Wer dem Trauma anderer ausgesetzt ist, kann eine sekundäre Traumatisierung entwickeln. Über den Umgang mit fremdem Leid und den Risikofaktor Empathie.
von Helena Weise
02. Juni 2022
Das erste Trauma, das Tanja Rode am eigenen Leib zu spüren bekam, gehörte einer jungen Frau. Ihr Anruf liegt 26 Jahre zurück. Manche Details dieses Tages sind verblasst, doch der Schrecken von damals ist noch präsent, bringt die Therapeutin gedanklich zurück ins Jahr 1996, als sie den Hörer des Notfalltelefons abnahm. Angst und Panik schlugen ihr entgegen. Mit der Stimme einer Sechzehnjährigen flehte am anderen Ende der Leitung jemand um Hilfe. Es klang dringend – so, als habe sich das Mädchen gerade erst befreit und suche jetzt nach Schutz.

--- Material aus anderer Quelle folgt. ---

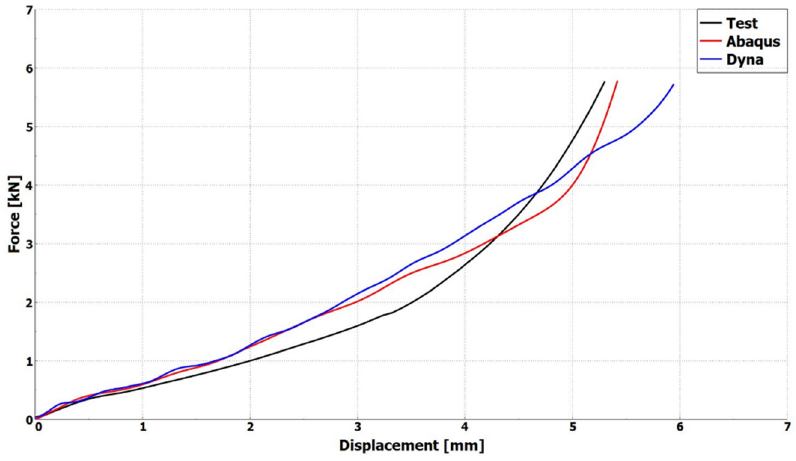
Figure 15. Force-displacement curves of the cell load-case radial crush impactor.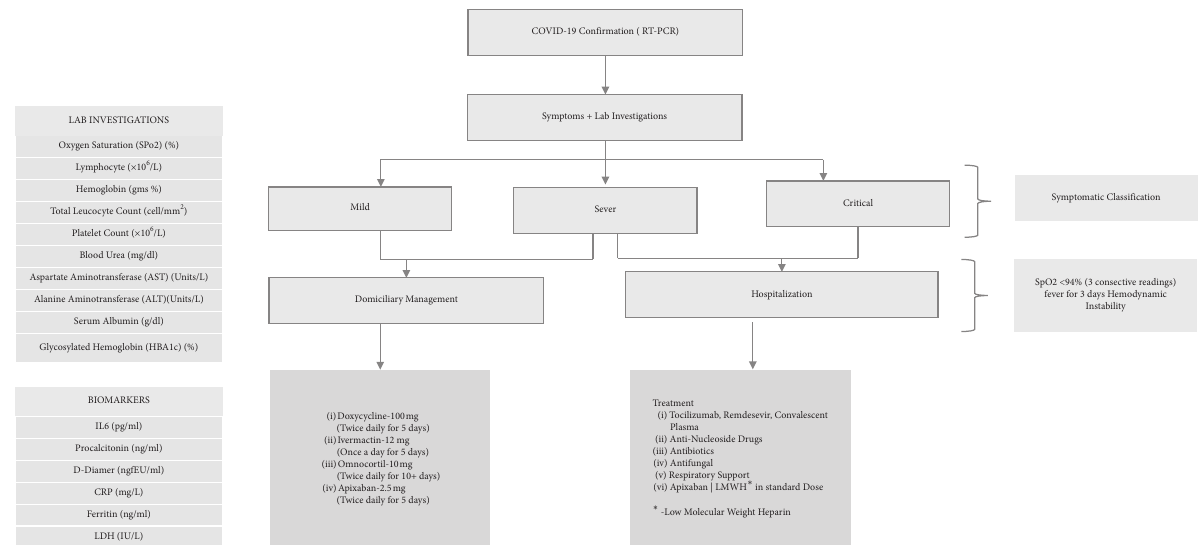
Figure 1: Schematic representation of the study in kidney transplant recipients with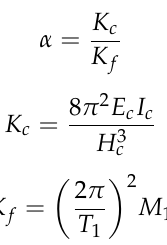
Figure 13. Modified Ibarra–Medina–Krawinkler model.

Rode weiß da noch nicht, dass die Klientin keine Jugendliche ist, sondern eine Frau Mitte 20. „Da sitzt ein Mensch vor dir und wirkt wie ein Kind, das jetzt und hier panische Angst hat. Dieser Mensch nimmt dich mit zu seinem traumatischen Erlebnis, ohne dir davon zu erzählen“, schildert sie.
Es ist der Fall, der Tanja Rode bewusstmacht, dass Traumata ansteckend sein können – und wie wenig sie darauf vorbereitet ist.
Sie studiert damals Politik und Pädagogik in Marburg, arbeitet ehrenamtlich bei einem Verein gegen sexualisierte Gewalt an Frauen und Mädchen. Sie will helfen und sie will das Thema auch öffentlich machen. Das Private ist politisch, so lautet das feministische Credo dieser Zeit, doch genauso wird das Politische privat, und zwar so privat, dass Tanja Rode sich irgendwann fragt, welcher Teil von ihr noch unberührt bleibt.